Your task: What you return should match the data word for word, minus the images.

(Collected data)
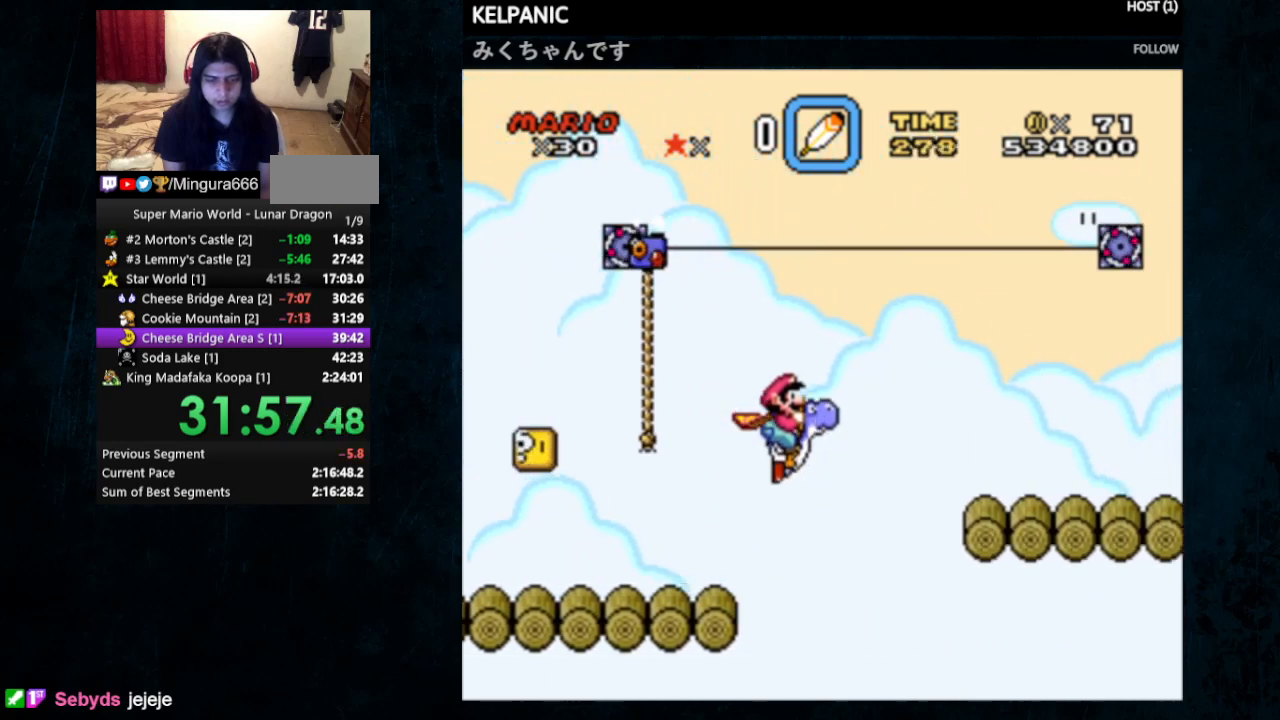
{"buttons": ["B", "Y", "DPAD_RIGHT"], "events": []}
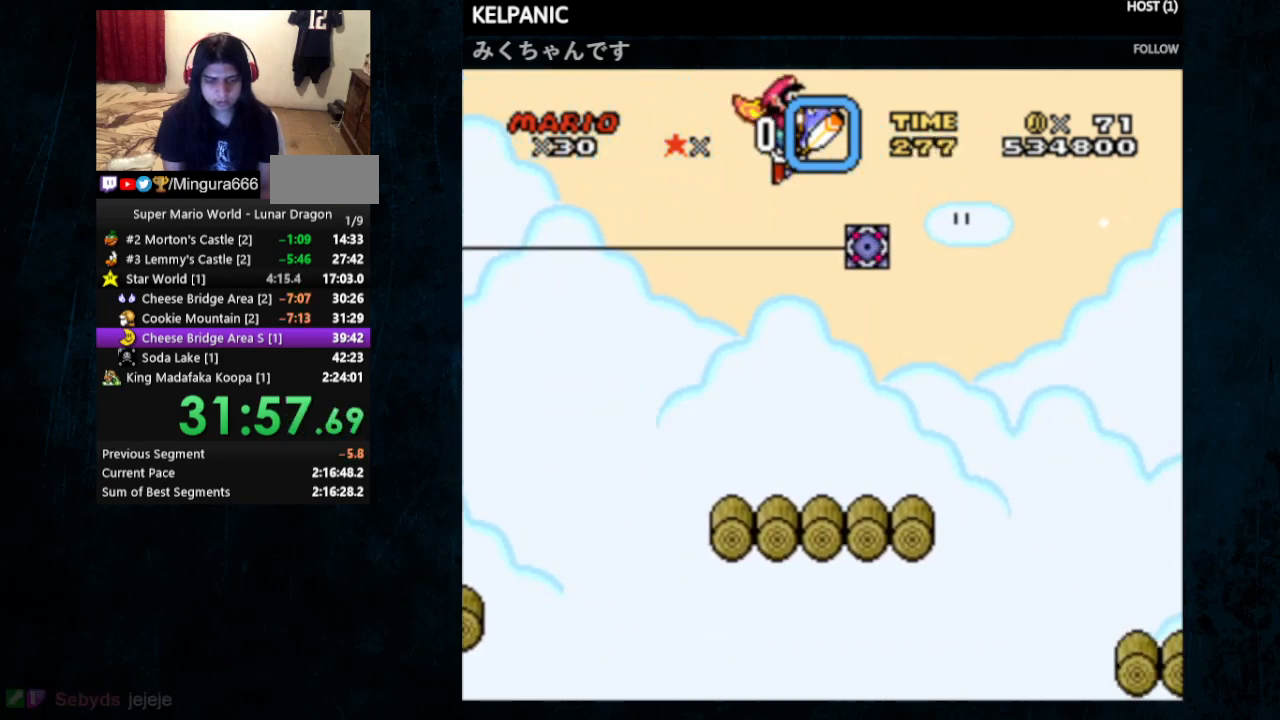
{"buttons": ["B", "Y", "DPAD_RIGHT"], "events": []}
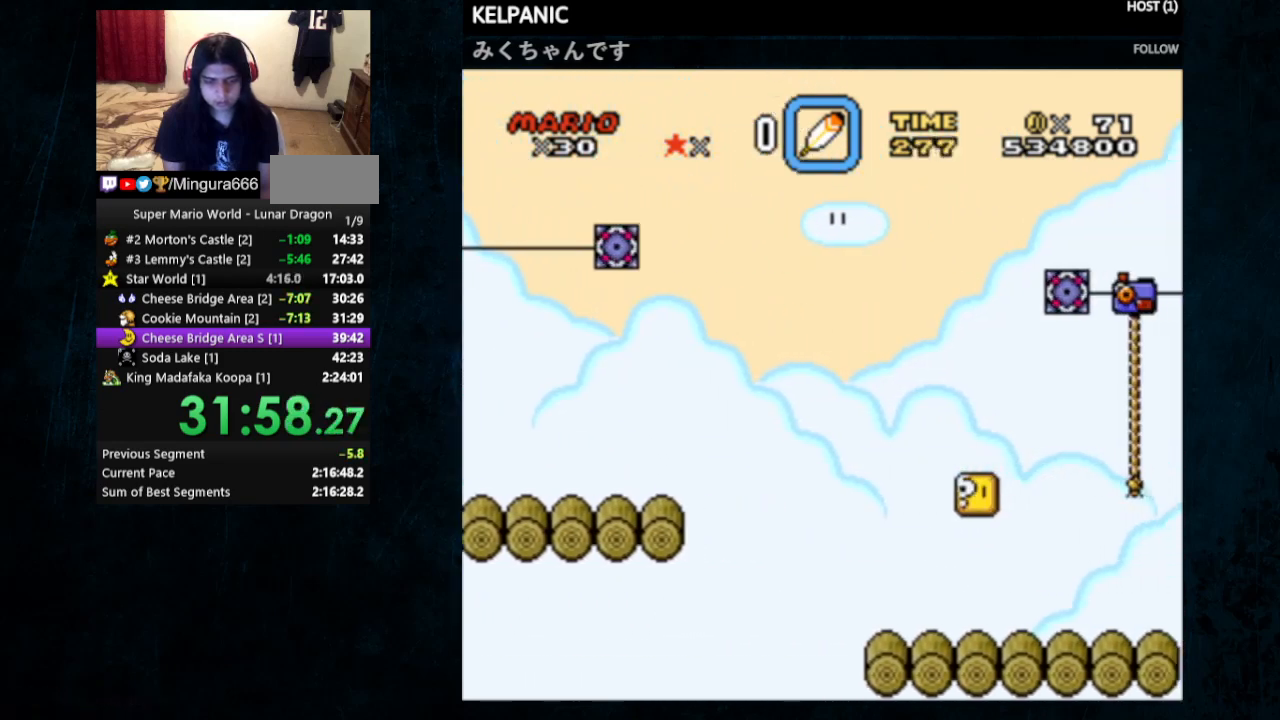
{"buttons": ["B", "Y", "DPAD_RIGHT"], "events": []}
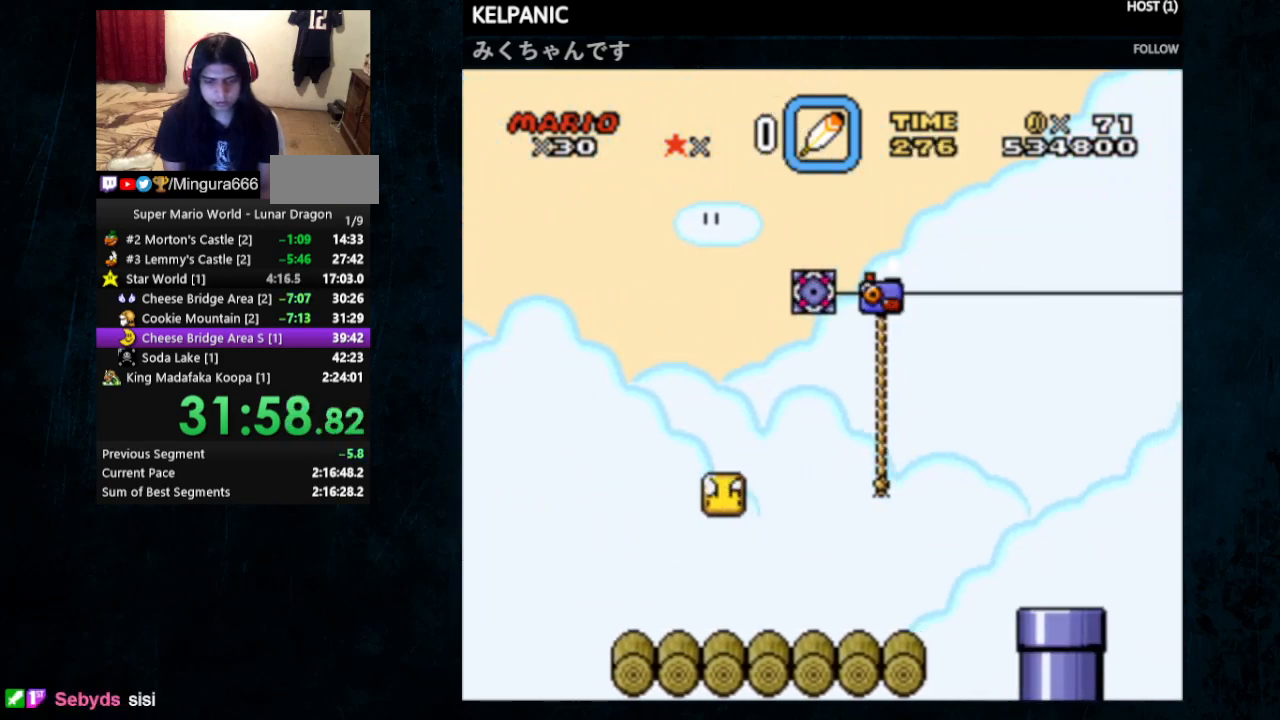
{"buttons": ["B", "Y", "DPAD_RIGHT"], "events": []}
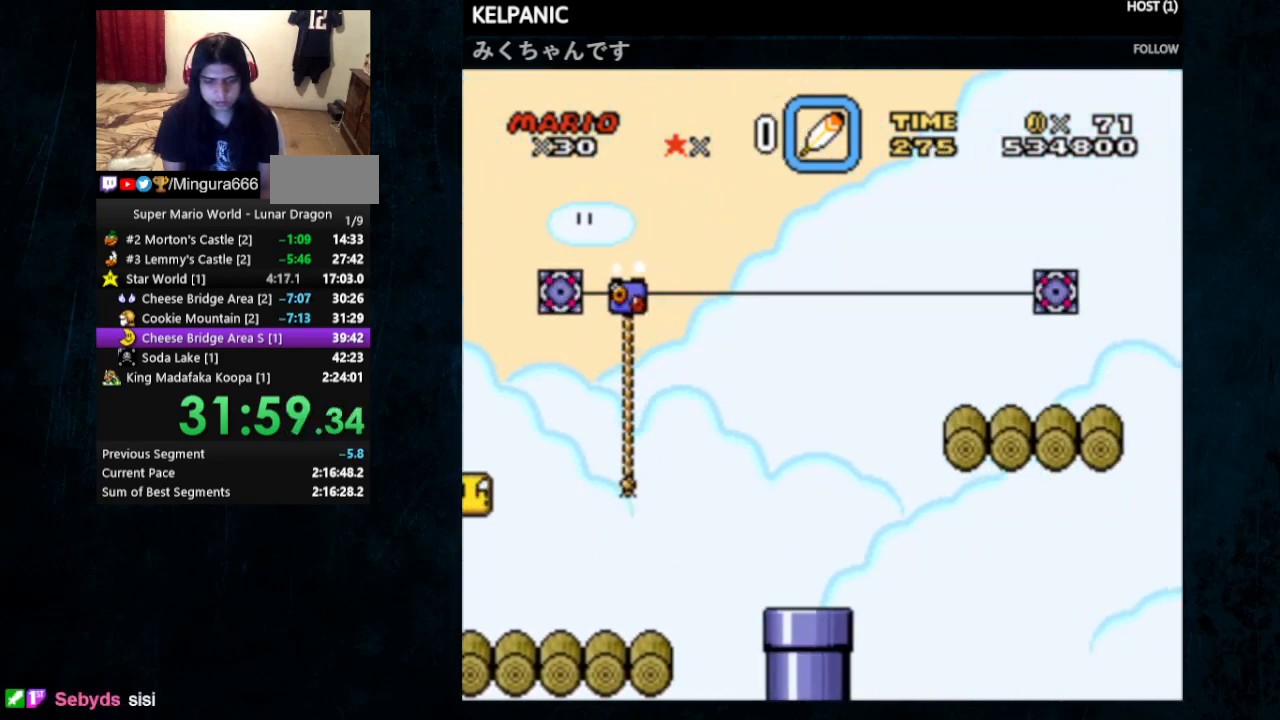
{"buttons": ["Y", "DPAD_RIGHT"], "events": [[200, "B", "up"]]}
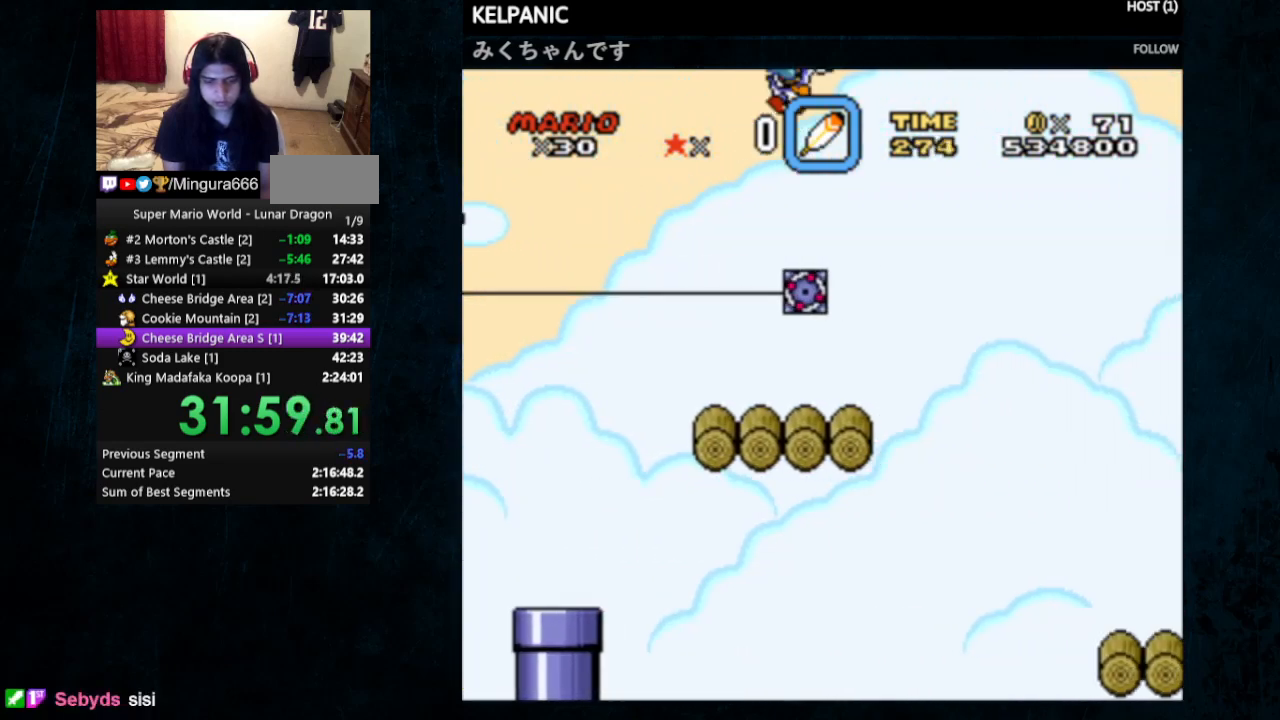
{"buttons": ["B", "Y", "DPAD_RIGHT"], "events": [[367, "B", "down"]]}
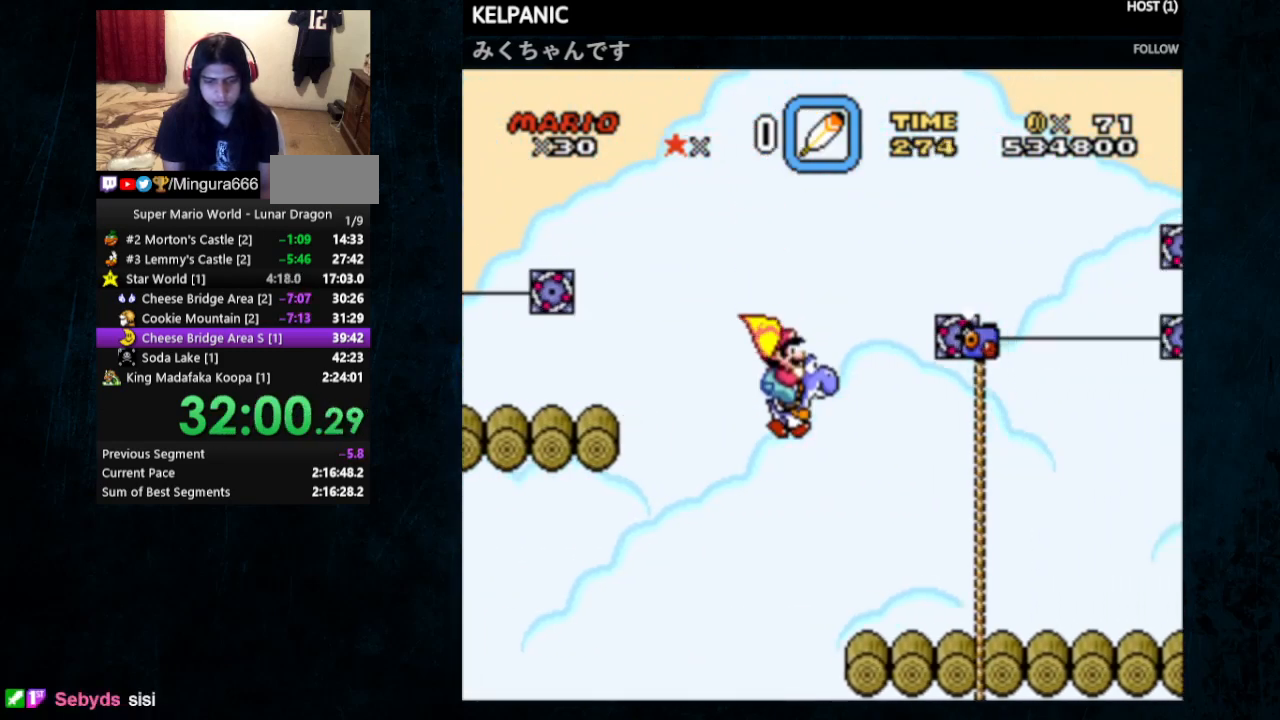
{"buttons": ["Y", "DPAD_RIGHT"], "events": [[67, "B", "up"]]}
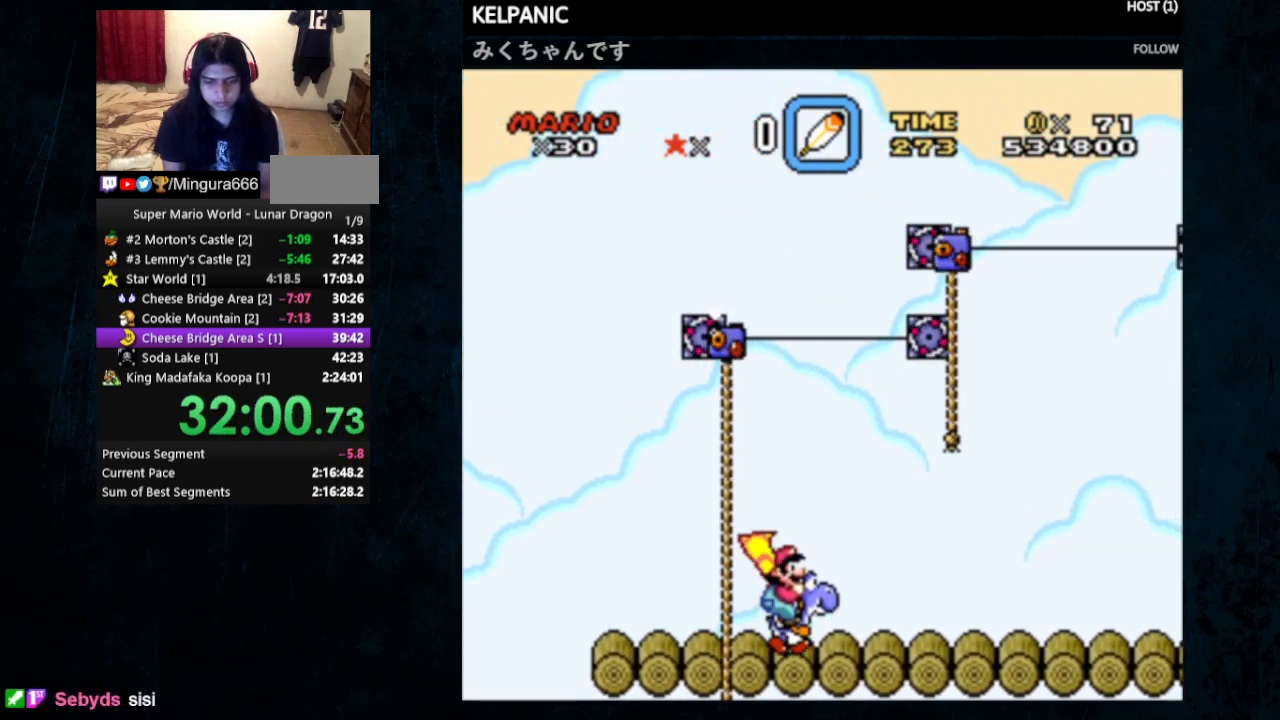
{"buttons": ["Y", "DPAD_RIGHT"], "events": []}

Exercise solution:
{"buttons": ["B", "Y", "DPAD_RIGHT"], "events": []}
{"buttons": ["B", "Y", "DPAD_RIGHT"], "events": []}
{"buttons": ["B", "Y", "DPAD_RIGHT"], "events": []}
{"buttons": ["B", "Y", "DPAD_RIGHT"], "events": []}
{"buttons": ["Y", "DPAD_RIGHT"], "events": [[200, "B", "up"]]}
{"buttons": ["B", "Y", "DPAD_RIGHT"], "events": [[367, "B", "down"]]}
{"buttons": ["Y", "DPAD_RIGHT"], "events": [[67, "B", "up"]]}
{"buttons": ["Y", "DPAD_RIGHT"], "events": []}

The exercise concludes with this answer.